**WORK INSTRUCTION:** Your copy of the data should match it exactly, leaving out only the pictures.

--*--

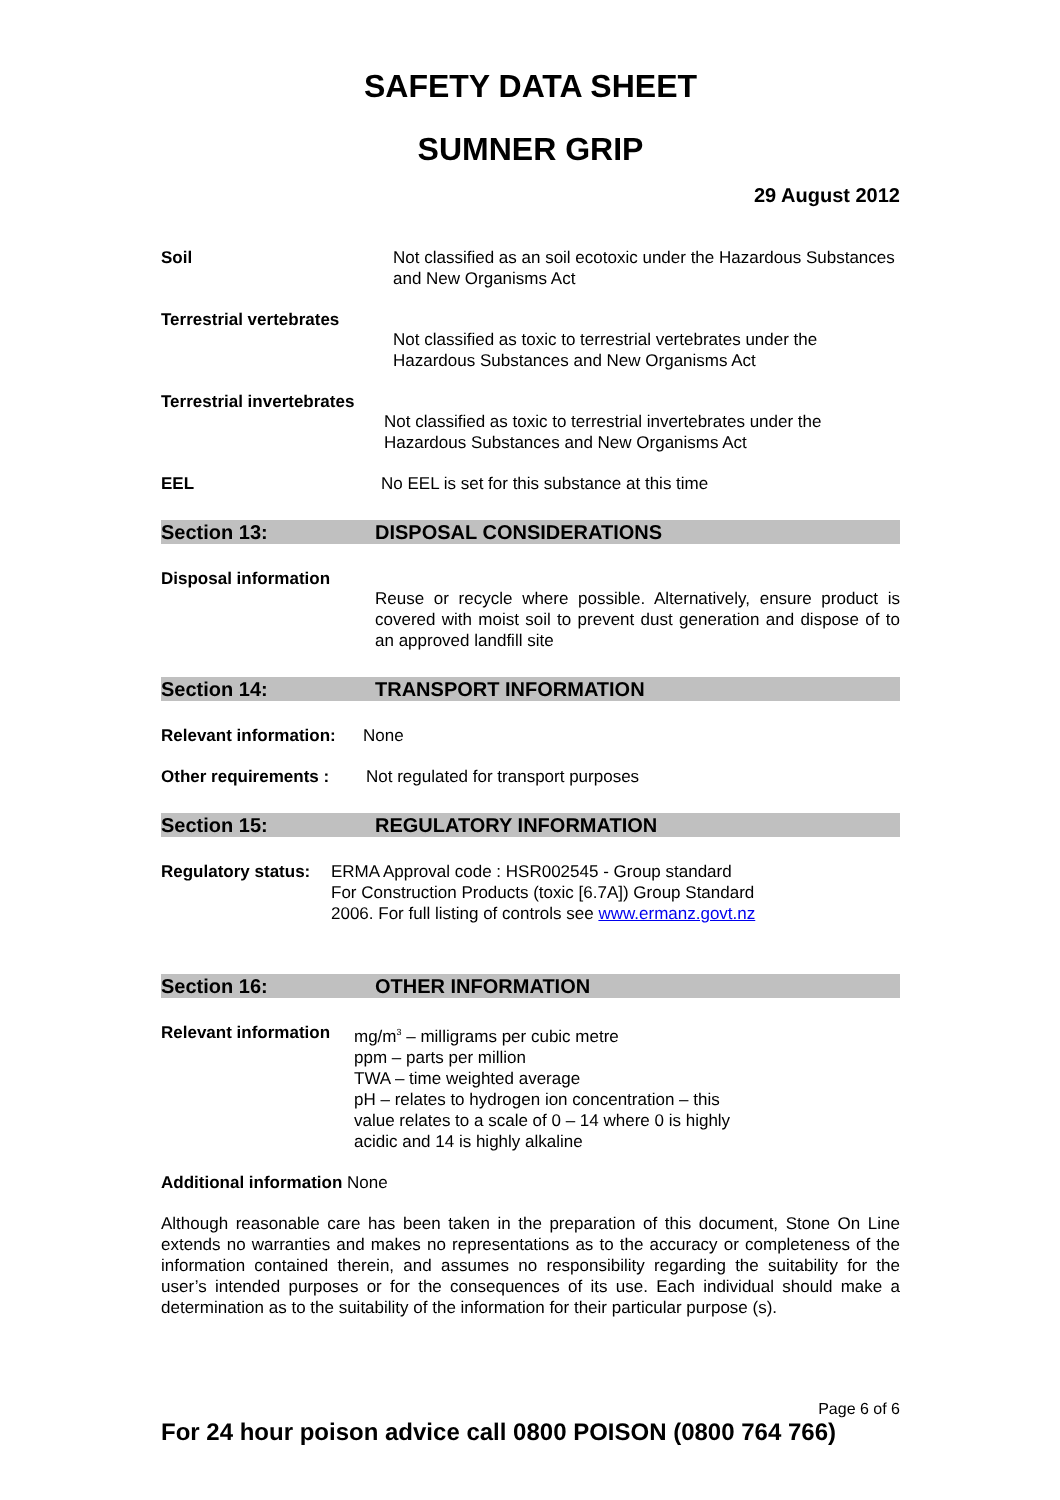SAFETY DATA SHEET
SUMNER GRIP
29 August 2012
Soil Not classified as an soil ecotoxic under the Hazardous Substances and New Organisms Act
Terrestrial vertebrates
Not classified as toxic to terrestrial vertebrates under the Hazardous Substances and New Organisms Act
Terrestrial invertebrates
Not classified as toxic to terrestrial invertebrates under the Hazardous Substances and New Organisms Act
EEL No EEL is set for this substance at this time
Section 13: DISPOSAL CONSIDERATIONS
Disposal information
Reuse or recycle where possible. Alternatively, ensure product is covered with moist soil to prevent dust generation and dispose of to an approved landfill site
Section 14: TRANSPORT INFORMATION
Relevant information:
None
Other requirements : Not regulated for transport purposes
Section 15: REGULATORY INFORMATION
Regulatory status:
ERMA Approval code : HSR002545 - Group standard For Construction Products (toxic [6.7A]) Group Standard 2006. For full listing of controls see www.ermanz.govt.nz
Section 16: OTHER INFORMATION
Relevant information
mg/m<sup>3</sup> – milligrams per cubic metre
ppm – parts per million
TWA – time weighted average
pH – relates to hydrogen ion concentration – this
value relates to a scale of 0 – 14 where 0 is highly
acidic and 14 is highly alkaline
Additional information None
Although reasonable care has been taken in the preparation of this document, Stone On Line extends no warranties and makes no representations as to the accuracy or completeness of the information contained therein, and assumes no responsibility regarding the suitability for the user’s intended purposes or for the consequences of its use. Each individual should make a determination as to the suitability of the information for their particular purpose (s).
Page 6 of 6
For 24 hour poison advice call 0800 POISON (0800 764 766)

--*--

**TASK SOLUTION:**
SAFETY DATA SHEET
SUMNER GRIP
29 August 2012
Soil Not classified as an soil ecotoxic under the Hazardous Substances and New Organisms Act
Terrestrial vertebrates
Not classified as toxic to terrestrial vertebrates under the Hazardous Substances and New Organisms Act
Terrestrial invertebrates
Not classified as toxic to terrestrial invertebrates under the Hazardous Substances and New Organisms Act
EEL No EEL is set for this substance at this time
Section 13: DISPOSAL CONSIDERATIONS
Disposal information
Reuse or recycle where possible. Alternatively, ensure product is covered with moist soil to prevent dust generation and dispose of to an approved landfill site
Section 14: TRANSPORT INFORMATION
Relevant information:
None
Other requirements : Not regulated for transport purposes
Section 15: REGULATORY INFORMATION
Regulatory status:
ERMA Approval code : HSR002545 - Group standard For Construction Products (toxic [6.7A]) Group Standard 2006. For full listing of controls see www.ermanz.govt.nz
Section 16: OTHER INFORMATION
Relevant information
mg/m<sup>3</sup> – milligrams per cubic metre
ppm – parts per million
TWA – time weighted average
pH – relates to hydrogen ion concentration – this
value relates to a scale of 0 – 14 where 0 is highly
acidic and 14 is highly alkaline
Additional information None
Although reasonable care has been taken in the preparation of this document, Stone On Line extends no warranties and makes no representations as to the accuracy or completeness of the information contained therein, and assumes no responsibility regarding the suitability for the user’s intended purposes or for the consequences of its use. Each individual should make a determination as to the suitability of the information for their particular purpose (s).
Page 6 of 6
For 24 hour poison advice call 0800 POISON (0800 764 766)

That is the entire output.